If you read all of this, thank you. It’s really just to remind myself that even when it hurts, even when it feels like you’re going to break, you never know what’s going to happen next and that next thing, may be everything you ever needed.

Leftovers

I know that it’s been a while since I’ve been here, but there have been a lot of things going on personally the last few months. But here I am, back at it and hopefully there won’t be too many more interruptions.

So we are going to kick off May with a lovely new Short Story Saturday. I’m going to pick up where we left off with Ailee Creed and her time in Port Shadeau. So, enjoy!

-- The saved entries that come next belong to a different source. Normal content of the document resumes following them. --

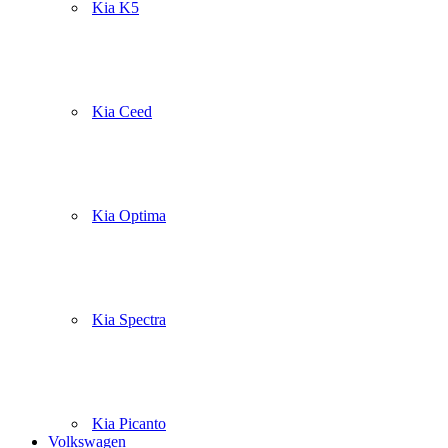
Kia K5
Kia Ceed
Kia Optima
Kia Spectra
Kia Picanto
Volkswagen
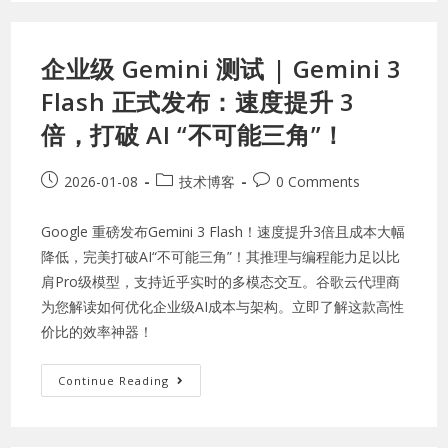
企业级 Gemini 测试 | Gemini 3
Flash 正式发布：速度提升 3
倍，打破 AI “不可能三角”！
2026-01-08
技术博客
0 Comments
Google 重磅发布Gemini 3 Flash！速度提升3倍且成本大幅
降低，完美打破AI“不可能三角”！其推理与编程能力足以比
肩Pro级模型，支持近乎实时的多模态交互。谷歌云代理商
为您解读如何优化企业级AI成本与架构。立即了解这款高性
价比的效率神器！
Continue Reading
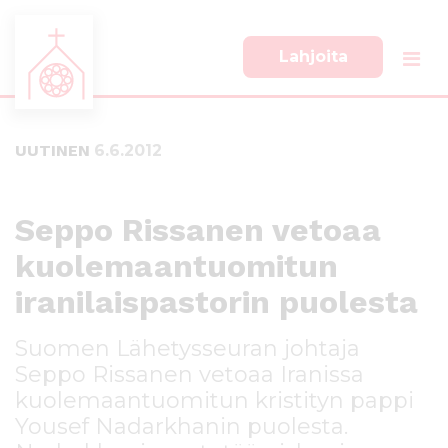
Lahjoita
S
S
i
i
i
i
UUTINEN
6.6.2012
r
r
r
r
y
y
s
a
Seppo Rissanen vetoaa
u
l
kuolemaantuomitun
o
a
r
p
iranilaispastorin puolesta
a
a
a
l
Suomen Lähetysseuran johtaja
n
k
Seppo Rissanen vetoaa Iranissa
s
k
i
i
kuolemaantuomitun kristityn pappi
s
i
Yousef Nadarkhanin puolesta.
ä
n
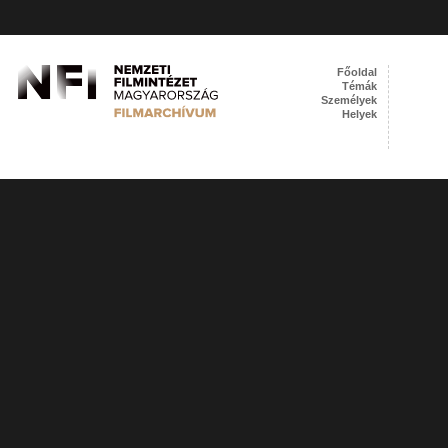
Főoldal
Témák
Személyek
Helyek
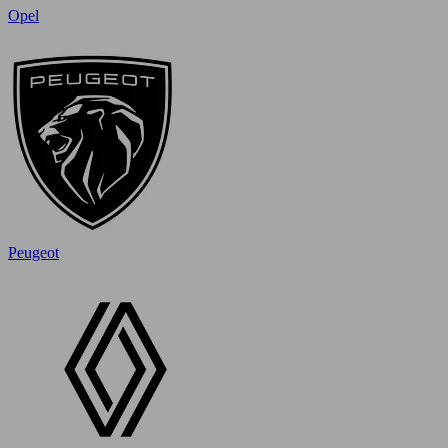
Opel
Peugeot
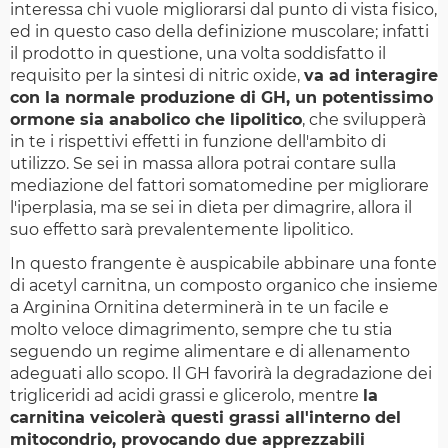
interessa chi vuole migliorarsi dal punto di vista fisico,
ed in questo caso della definizione muscolare; infatti
il prodotto in questione, una volta soddisfatto il
requisito per la sintesi di nitric oxide,
va ad interagire
con la normale produzione di GH, un potentissimo
ormone sia anabolico che lipolitico
, che svilupperà
in te i rispettivi effetti in funzione dell'ambito di
utilizzo. Se sei in massa allora potrai contare sulla
mediazione del fattori somatomedine per migliorare
l'iperplasia, ma se sei in dieta per dimagrire, allora il
suo effetto sarà prevalentemente lipolitico.
In questo frangente è auspicabile abbinare una fonte
di acetyl carnitna, un composto organico che insieme
a Arginina Ornitina determinerà in te un facile e
molto veloce dimagrimento, sempre che tu stia
seguendo un regime alimentare e di allenamento
adeguati allo scopo. Il GH favorirà la degradazione dei
trigliceridi ad acidi grassi e glicerolo, mentre
la
carnitina veicolerà questi grassi all'interno del
mitocondrio, provocando due apprezzabili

    Ailee set down the boxes she’d been carrying and wiped her forearm over her brow.  A quick glance at the clock as she opened the top box told her she wasn’t too far from the end of her shift.  With a smile she went back to unloading the boxes and putting the products on the shelf.  When she was finally done, she checked in with her Assistant manager who was working the evening shift, said goodbye to employees still on the clock, and then clocked out.  

    She made her way downstairs toward where Marlowe was also finishing her shift.  Ailee waited, leaned against the end of the counter flipping through a magazine while she finished doing what she was doing.  Once Marlowe was done they walked to the back to grab Marlowe’s coat and went out into the city to find something for dinner.  

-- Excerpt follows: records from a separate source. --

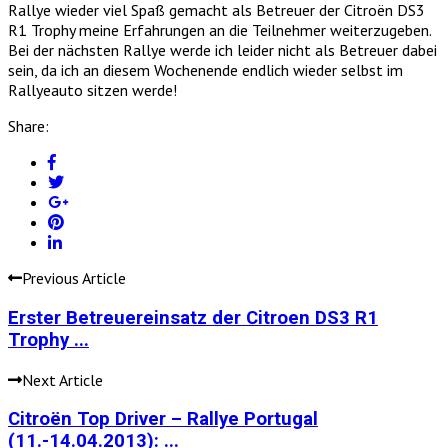
Rallye wieder viel Spaß gemacht als Betreuer der Citroën DS3
R1 Trophy meine Erfahrungen an die Teilnehmer weiterzugeben.
Bei der nächsten Rallye werde ich leider nicht als Betreuer dabei
sein, da ich an diesem Wochenende endlich wieder selbst im
Rallyeauto sitzen werde!
Share:
Previous Article
Erster Betreuereinsatz der Citroen DS3 R1
Trophy ...
Next Article
Citroën Top Driver – Rallye Portugal
(11.-14.04.2013): ...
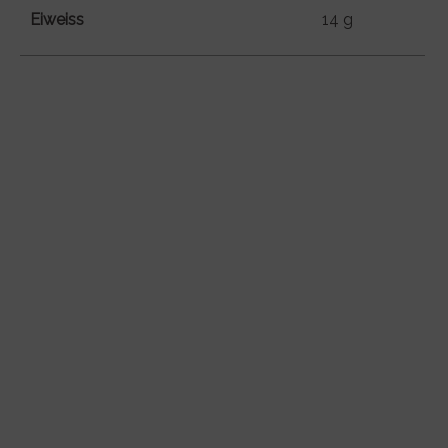
Eiweiss
14 g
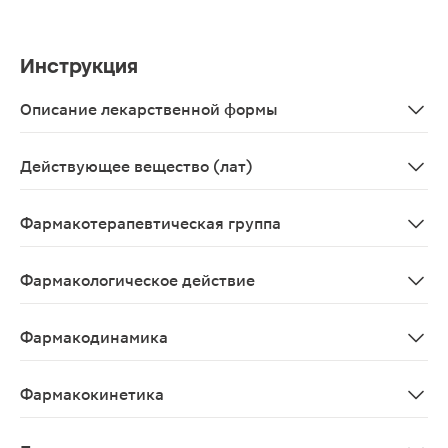
Инструкция
Описание лекарственной формы
Таблетки круглые двояковыпуклой формы с риской от 
Действующее вещество (лат)
Extractum Echinaceae angustifoliae
Фармакотерапевтическая группа
Иммуностимулирующее средство растительного проис
Фармакологическое действие
Иммуностимулирующее
Фармакодинамика
Основными действующими веществами препарата являю
Фармакокинетика
Данные отсутствуют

    The next couple of days went the same way, and Ailee was happy to finally have a friend. It made her new life in Port Shadeau a little more bearable.  After work on Friday, Marlowe and Ailee met up at Marlowe’s for a couple of drinks and to make dinner.  Marlowe’s husband Wilder was at work for the weekend and so Marlowe had the apartment to herself.  They sat around at the counter and discussed the options for dinner.  

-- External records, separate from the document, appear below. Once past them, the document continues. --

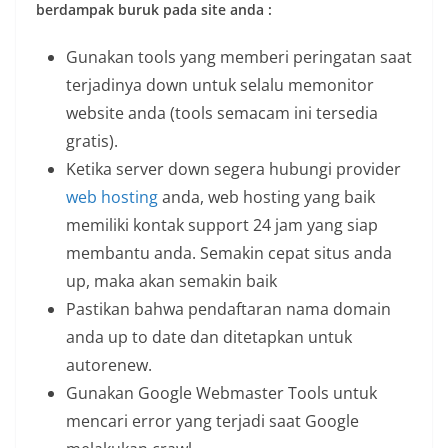
berdampak buruk pada site anda :
Gunakan tools yang memberi peringatan saat
terjadinya down untuk selalu memonitor
website anda (tools semacam ini tersedia
gratis).
Ketika server down segera hubungi provider
web hosting
anda, web hosting yang baik
memiliki kontak support 24 jam yang siap
membantu anda. Semakin cepat situs anda
up, maka akan semakin baik
Pastikan bahwa pendaftaran nama domain
anda up to date dan ditetapkan untuk
autorenew.
Gunakan Google Webmaster Tools untuk
mencari error yang terjadi saat Google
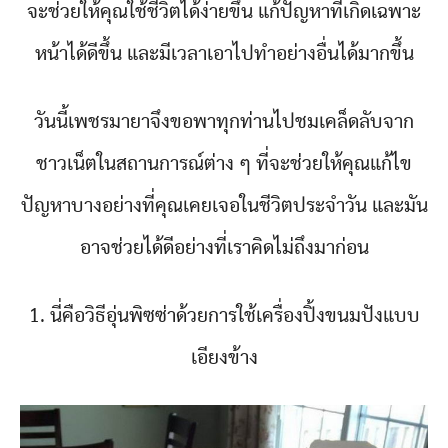
จะช่วยให้คุณใช้ชีวิตได้ง่ายขึ้น แก้ปัญหาที่เกิดเฉพาะ
หน้าได้ดีขึ้น และมีเวลาเอาไปทำอย่างอื่นได้มากขึ้น
วันนี้เพชรมายาจึงขอพาทุกท่านไปชมเคล็ดลับจาก
ชาวเน็ตในสถานการณ์ต่าง ๆ ที่จะช่วยให้คุณแก้ไข
ปัญหาบางอย่างที่คุณเคยเจอในชีวิตประจำวัน และมัน
อาจช่วยได้ดีอย่างที่เราคิดไม่ถึงมาก่อน
1. นี่คือวิธีอุ่นพิซซ่าด้วยการใช้เครื่องปิ้งขนมปังแบบ
เอียงข้าง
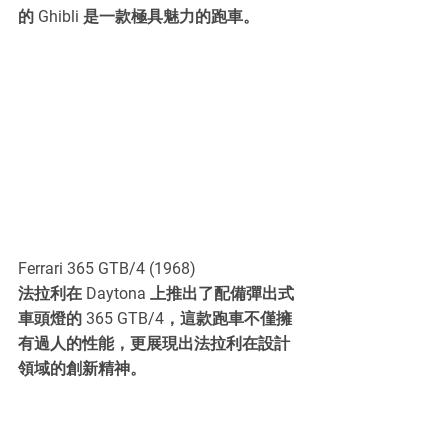
的 Ghibli 是一款極具魅力的跑車。
Ferrari 365 GTB/4 (1968)
法拉利在 Daytona 上推出了配備彈出式
車頭燈的 365 GTB/4，這款跑車不僅擁
有過人的性能，更展現出法拉利在設計
領域的創新精神。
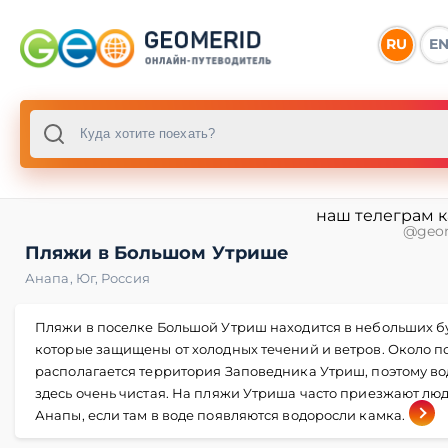
RU
E
наш телеграм 
@geo
Пляжи в Большом Утрише
Анапа
,
Юг
,
Россия
Пляжи в поселке Большой Утриш находится в небольших бу
которые защищены от холодных течений и ветров. Около п
располагается территория Заповедника Утриш, поэтому во
здесь очень чистая. На пляжи Утриша часто приезжают люд
Анапы, если там в воде появляются водоросли камка.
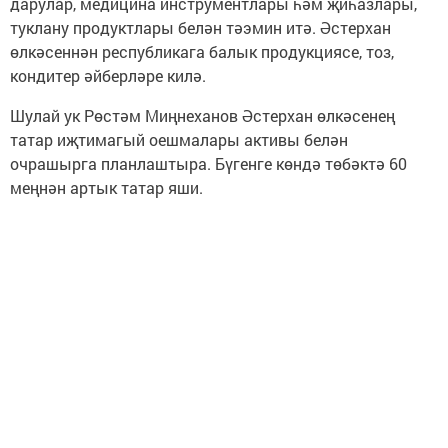
дарулар, медицина инструментлары һәм җиһазлары,
туклану продуктлары белән тәэмин итә. Әстерхан
өлкәсеннән республикага балык продукциясе, тоз,
кондитер әйберләре килә.
Шулай ук Рөстәм Миңнеханов Әстерхан өлкәсенең
татар иҗтимагый оешмалары активы белән
очрашырга планлаштыра. Бүгенге көндә төбәктә 60
меңнән артык татар яши.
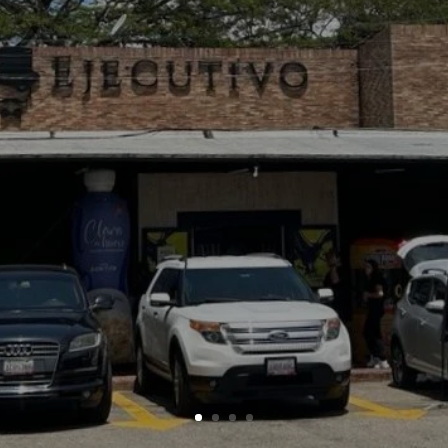
tamos aquí para ayudarte.”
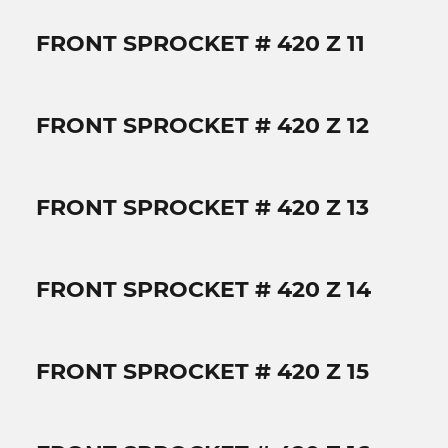
FRONT SPROCKET # 420 Z 11
FRONT SPROCKET # 420 Z 12
FRONT SPROCKET # 420 Z 13
FRONT SPROCKET # 420 Z 14
FRONT SPROCKET # 420 Z 15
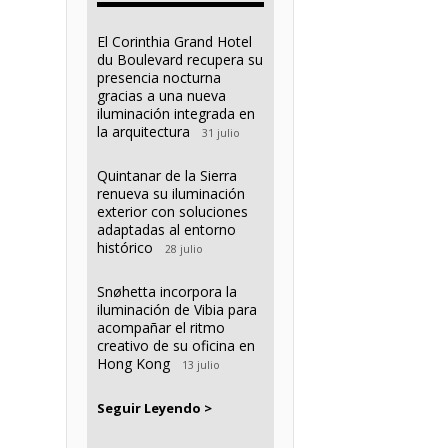
El Corinthia Grand Hotel
du Boulevard recupera su
presencia nocturna
gracias a una nueva
iluminación integrada en
la arquitectura
31 julio
Quintanar de la Sierra
renueva su iluminación
exterior con soluciones
adaptadas al entorno
histórico
28 julio
Snøhetta incorpora la
iluminación de Vibia para
acompañar el ritmo
creativo de su oficina en
Hong Kong
13 julio
Seguir Leyendo >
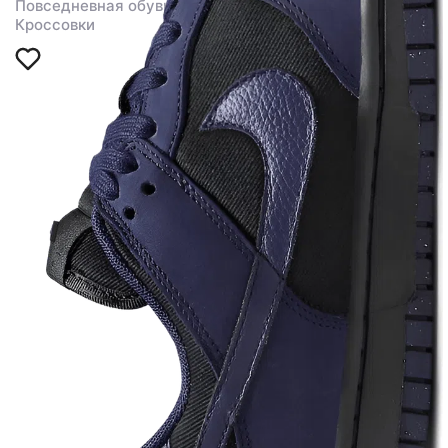
Повседневная обувь
Кроссовки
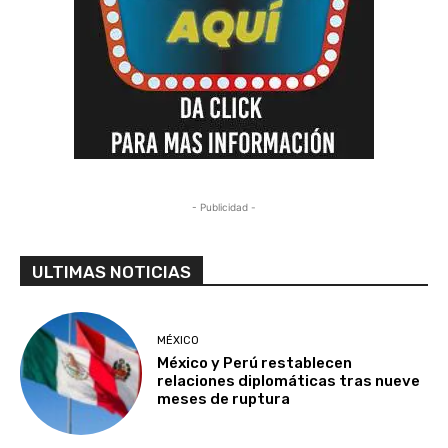
- Publicidad -
ULTIMAS NOTICIAS
MÉXICO
México y Perú restablecen
relaciones diplomáticas tras nueve
meses de ruptura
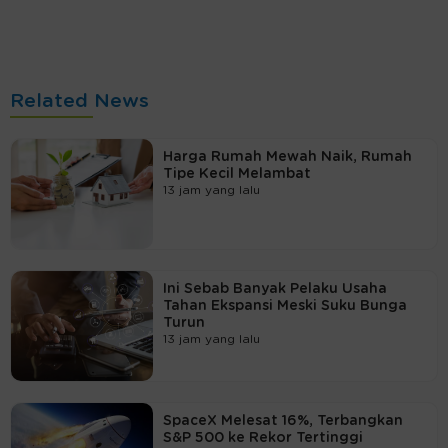
Related News
Harga Rumah Mewah Naik, Rumah
Tipe Kecil Melambat
13 jam yang lalu
Ini Sebab Banyak Pelaku Usaha
Tahan Ekspansi Meski Suku Bunga
Turun
13 jam yang lalu
SpaceX Melesat 16%, Terbangkan
S&P 500 ke Rekor Tertinggi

    “I have a lot of easy stuff because I’m not a big fan of cooking.” Marlowe explained standing in front of her fridge and trying to find something to make for them. “It’s such a difference cooking for me as opposed to cooking when Wilder is home.” 

    “Just because you make easy food doesn’t mean it has to taste easy.” Ailee said setting her beer on the counter and sliding off of the stool.  She moved to stand beside Marlowe.  

    “I don’t know how.” Marlowe said, shaking her head.  Ailee just grinned. 

    “I can teach you.  Let me see what you’ve got in here.” Ailee spent a couple of minutes looking through Marlowe’s fridge and cupboards.  She amassed a small collection of things on the counter and then looked at Marlowe.  “Okay.  Let me grab a couple of seasonings from my place that you don’t have, and I’m going to teach you to make something really delicious that isn’t complicated at all.” She said with a grin.  

    After she grabbed the few things from her apartment that she needed, she got to work in the kitchen teaching Marlowe how to make Chicken Penne.  They spent the time laughing and talking and Ailee was happy to really feel like she had a new friend here.  When the food was done, Marlowe was impressed about how easy it was to cook and it smelled amazing.  They sat down and shared a good meal with a lot of laughs and had a great evening.  When dinner was done, they worked together to clean the kitchen and pack up the leftovers.  

    “So, I’m gonna take these home with me since I don’t have to work tomorrow.” Ailee told her with a grin picking up the container off the counter.  

    “Oh no, those are staying here. I have to show Wilder I can actually cook.” Marlowe told her with a grin as she attempted to swipe at the container in Ailee’s hand.  

The girls devolved into a silly play fight over the leftovers before Ailee let Marlowe take them with a proud smile. She went home feeling happy that she had taught her friend the benefits of good food. Marlowe waited no time in taking the leftovers down to the fire house to share with Wilder. It took only one bite before he had shared with a couple of friends, offering a bite or two a piece. He was proud of his wife. When Marlowe got home, she had texted Ailee and asked her to do weekly cooking lessons, and Ailee was happy to agree. It was something wonderful and she was happy to be settling into her new life in Port Shadeau and settled into bed that night with a smile on her face.